Looking through Linda’s memory book brought smiles, laughter and lively chatter from some of her seven siblings who gathered at Sandra Hannon’s Decatur home last week. The Thomas family of six brothers and four sisters—one child died in infancy—grew up in Atlanta.
“I didn’t realize how much she and I look alike,” said Hannon while looking at photographs from her sister’s book. “That’s me, that’s my brother Mel, that’s me, that’s Gloria.”
“Oh, she was a pretty girl,” cooed Gloria Sanders, who clutched a clear pouch bulging with color photographs that once belonged to her sister Linda. “We did take a lot of pictures when we got together.”
Loose, framed and mounted photographs of Derrick playing a guitar, Linda with changing hairstyles, Derrick and Linda arm in arm were scattered across a kitchen island counter and dining table in Hannon’s kitchen. They flipped through the images, commenting, recalling and laughing.
“She loved bubble gum and candy apples,” said Hannon, who was smiling and laughing at that moment but earlier dabbed away tears while talking about missing the sister, whom she described as quiet, and to whom she spoke every day.
Members of the Thomas and Hannon family gathered at Hannon’s home on Thrasher Circle in Decatur on Saturday, April 11, when a camera crew from America’s Most Wanted visited to film the family for an upcoming segment on the television fugitive show. That segment is expected to air at 9 p.m. April 25 on WAGA-TV if Yancey is still on the run.

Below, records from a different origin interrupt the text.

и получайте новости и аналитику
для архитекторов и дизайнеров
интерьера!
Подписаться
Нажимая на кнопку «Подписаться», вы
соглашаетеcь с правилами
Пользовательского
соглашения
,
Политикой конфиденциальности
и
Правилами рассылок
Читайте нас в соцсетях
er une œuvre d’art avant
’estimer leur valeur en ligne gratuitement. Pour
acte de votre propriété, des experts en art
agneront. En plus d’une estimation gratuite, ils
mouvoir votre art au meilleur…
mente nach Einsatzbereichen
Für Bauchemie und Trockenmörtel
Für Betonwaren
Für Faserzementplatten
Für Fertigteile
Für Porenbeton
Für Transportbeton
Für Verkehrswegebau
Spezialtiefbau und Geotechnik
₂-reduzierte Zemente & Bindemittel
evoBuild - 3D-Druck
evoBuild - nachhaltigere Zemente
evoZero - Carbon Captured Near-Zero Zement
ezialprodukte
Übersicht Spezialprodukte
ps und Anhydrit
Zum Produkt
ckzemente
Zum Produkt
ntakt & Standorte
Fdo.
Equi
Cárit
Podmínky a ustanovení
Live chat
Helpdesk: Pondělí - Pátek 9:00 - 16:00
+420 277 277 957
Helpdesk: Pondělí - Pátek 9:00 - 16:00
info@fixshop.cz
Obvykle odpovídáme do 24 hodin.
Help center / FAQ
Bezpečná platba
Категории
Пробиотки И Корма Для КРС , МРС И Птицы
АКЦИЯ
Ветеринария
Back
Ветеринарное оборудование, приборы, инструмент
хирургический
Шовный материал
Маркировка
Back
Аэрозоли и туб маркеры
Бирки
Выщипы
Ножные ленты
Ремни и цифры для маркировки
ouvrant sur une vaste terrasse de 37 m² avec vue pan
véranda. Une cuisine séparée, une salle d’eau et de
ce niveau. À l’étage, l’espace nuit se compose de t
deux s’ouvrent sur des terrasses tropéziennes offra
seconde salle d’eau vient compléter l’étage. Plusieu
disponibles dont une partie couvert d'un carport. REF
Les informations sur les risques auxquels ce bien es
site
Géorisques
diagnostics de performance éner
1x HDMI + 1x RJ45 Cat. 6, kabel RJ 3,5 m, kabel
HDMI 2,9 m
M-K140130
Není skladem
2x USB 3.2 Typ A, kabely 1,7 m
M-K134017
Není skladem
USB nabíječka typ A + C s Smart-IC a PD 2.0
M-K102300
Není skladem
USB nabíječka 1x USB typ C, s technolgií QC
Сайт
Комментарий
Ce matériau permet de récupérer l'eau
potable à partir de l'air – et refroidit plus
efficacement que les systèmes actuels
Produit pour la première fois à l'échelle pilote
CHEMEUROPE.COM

According to Hannon Linda’s focus was always on her children, her home and the job she held for 14 years with the DeKalb County sheriff’s department.
“She didn’t have to stay there and live with that,” said Hannon, who said her brother-in-law had been verbally abusive to her sister and was controlling with his children. She said he worked three jobs and was obsessed with money.
Hannon said through her faith she has forgiven her brother-in-law though she hopes he turns himself in or is captured and eventually receives two life sentences plus 50 years through the court system.
Linda’s failing was being too in love with Derrick to walk away from the marriage, Hannon said, adding that she had told a girlfriend she’d had enough and wanted out.
Hannon said she struggles with the “cold blood” way in which her sister and Puluc were killed.
“That poor fellow was trying to send money back to his family,” she said.
Hannon said she will see to it that her sister’s collection is preserved and cherished. She plans to pass her memory book on to her Linda’s youngest son Cameron, who’s now 9, when he comes of age.